HARARE, Zimbabwe (AP) — Zimbabwe's longtime president has praised his security forces while warning against violent protests, days after the police crushed an anti-government march in the capital, Harare.
President Robert Mugabe spoke Monday at a commemoration event notable for the absence of some of his previously loyal wartime allies.
The commemorations are held annually to honor this southern African country's dead heroes, particularly those who fought in the 1970s independence war.
Leaders of the Zimbabwe National Liberation War Veterans Association, who broke away from the 92-year-old president in July, boycotted the event. Mugabe did not directly address the veterans.
Instead, he warned the opposition and civil rights activists against continuing with a wave of protests that have hit this once prosperous but now economically struggling former British colony. The latest came on Saturday, when demonstrators used a cricket match against New Zealand to speak out. They waved the national flag and sang the national anthem during the 36th over to protest the 36 years that Mugabe has been in power.

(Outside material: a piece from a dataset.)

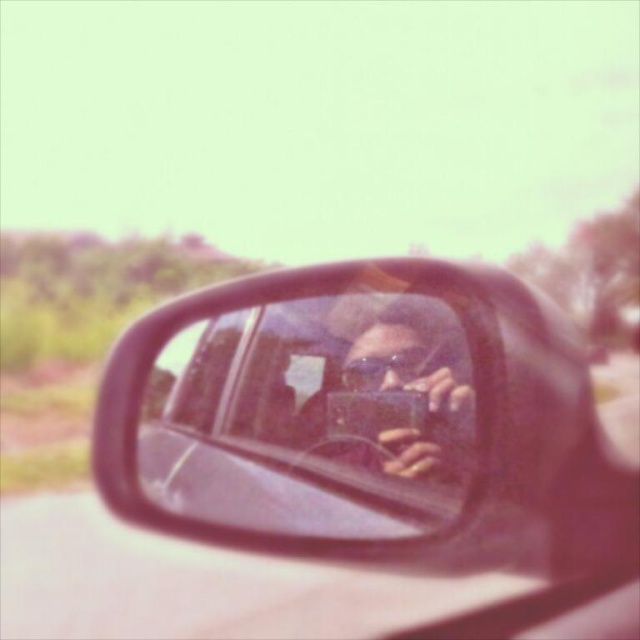
Does shiny black mirror at center have a lesser height compared to matte black camera at center?

Incorrect, shiny black mirror at center's height does not fall short of matte black camera at center's.

The height and width of the screenshot is (640, 640). I want to click on shiny black mirror at center, so click(x=316, y=417).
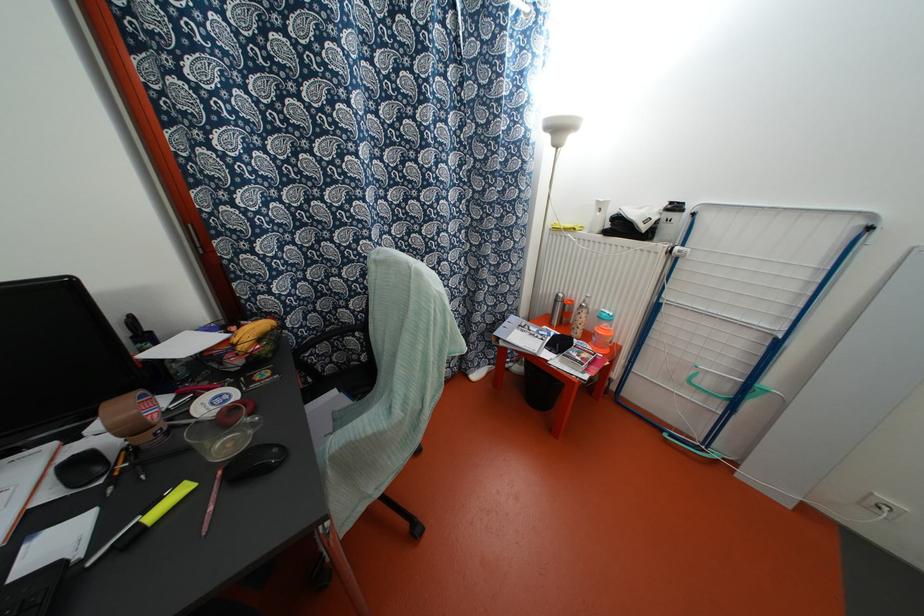
Where is `yellow banana`? yellow banana is located at coordinates (251, 333).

"I heard Tsvangirai calling for a coalition as the only way to unseat the government ... protests don't pay because they usually end up being violent. How does it help to go on the streets just to show that you can throw stones, stoning the police?" Mugabe said in the local Shona language.
Morgan Tsvangirai leads the main opposition MDC-T party that has been holding countrywide protests.
Mugabe, who received public backing from commanders of the army in the past week, commended the security forces "for the calm that has been, the peace that has been."
The president also addressed tensions over delayed payments to civil servants, saying measures to avoid delays were being developed.